Pinner Fair in 1918 (Pathé News)
As you walk the way through Pinner Park Farm,
Along green hedgerows where the sparrows cheep
And black marauding crows squawk their alarm
At the fork-tailed kite wheeling high above.
Climbing the cinder track up Wakehams Hill,
To see the view which all the locals love;
Then onwards to Tooke’s Green, wand’ring at will,
First down then up the dip along Church Lane,
To the place where Saxon Pinnora’s band
Settled long ago.
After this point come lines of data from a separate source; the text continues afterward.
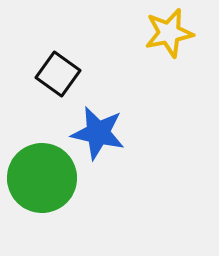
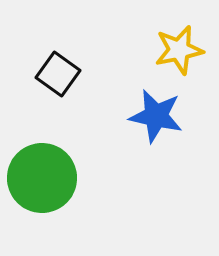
yellow star: moved 10 px right, 17 px down
blue star: moved 58 px right, 17 px up
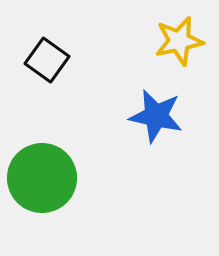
yellow star: moved 9 px up
black square: moved 11 px left, 14 px up
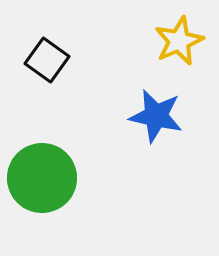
yellow star: rotated 12 degrees counterclockwise
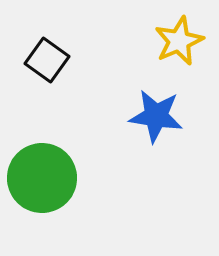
blue star: rotated 4 degrees counterclockwise
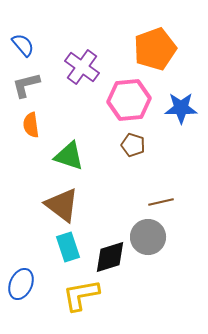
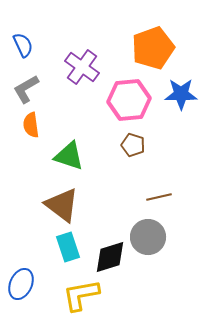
blue semicircle: rotated 15 degrees clockwise
orange pentagon: moved 2 px left, 1 px up
gray L-shape: moved 4 px down; rotated 16 degrees counterclockwise
blue star: moved 14 px up
brown line: moved 2 px left, 5 px up
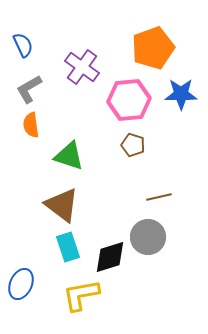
gray L-shape: moved 3 px right
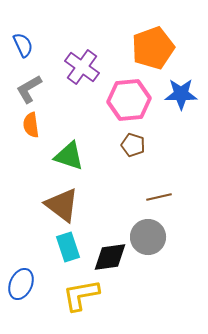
black diamond: rotated 9 degrees clockwise
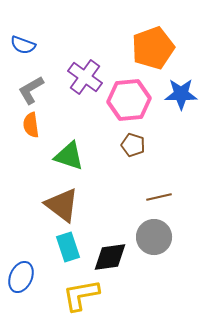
blue semicircle: rotated 135 degrees clockwise
purple cross: moved 3 px right, 10 px down
gray L-shape: moved 2 px right, 1 px down
gray circle: moved 6 px right
blue ellipse: moved 7 px up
Where each yeoman thane
Built here a homestead on Pinnora’s land
In the shelt’ring lee of Pinner’s proud church,
Where old Skenelsby and the Loudons lie;
Its flint-walled tower looks down from its perch
Atop the High Street, vaunting the blue sky
With its tall cross, sheathed in godly green bronze;
Shading the green weedy brook which winds by
The foot of ancient Pinner’s sacred mons;
Flowing on, along leafy Cannon Lane,
Through Cheney Fields towards Haydon Hall Park,
Where blackbirds chorus at the evening’s wane;
Over Eastcote Village the sky burns stark
With the sunset’s red-golden flames alight,
As another warm summer’s day becalms
Itself asunder, passing into night.
Yet the birds keep singing; their vocal charms
Lulling the Ancients in their easeful sleep,
Lying content in comfort, as long time
Slowly accrues the centuries they keep;
Their lives and memories enshrined in rhyme
Scripted while walking these old lanes and ways,
Through the farm fields and over the green hills,
Along the winding brook’s soft purling maze,
Listening to the bird’s sweet chirps and trills,
Just as joyful birds have always sung here.
Our forebears from Saxon Pinnora’s day
Live on in local sounds which echo clear
In old paths and place names, which oft’ we say;
Our history hands down through the ages,
But the birds, trees and streams recall them too,
Like strolling players telling the stages
Of a play ever enacted anew –
And so, I dwell with full warm-hearted care
Upon my early kin’s generations
Who lived here long before me, unaware
Of their future’s far accumulations;
And I think of them in their easeful sleep
As I walk the way through Pinner Park Farm
Along green hedgerows where the sparrows cheep,
And black marauding crows squawk their alarm
At the fork-tailed kite wheeling high above;
Climbing the cinder track up Wakehams Hill
To see the view which all our kinsfolk love;
Then on towards Tooke’s Green, wand’ring at will
First down and then up the dip along Church Lane,
To the place where Saxon Pinnora’s band
Settled long ago; where a kindred thane
First made our home, here on Pinnora’s land.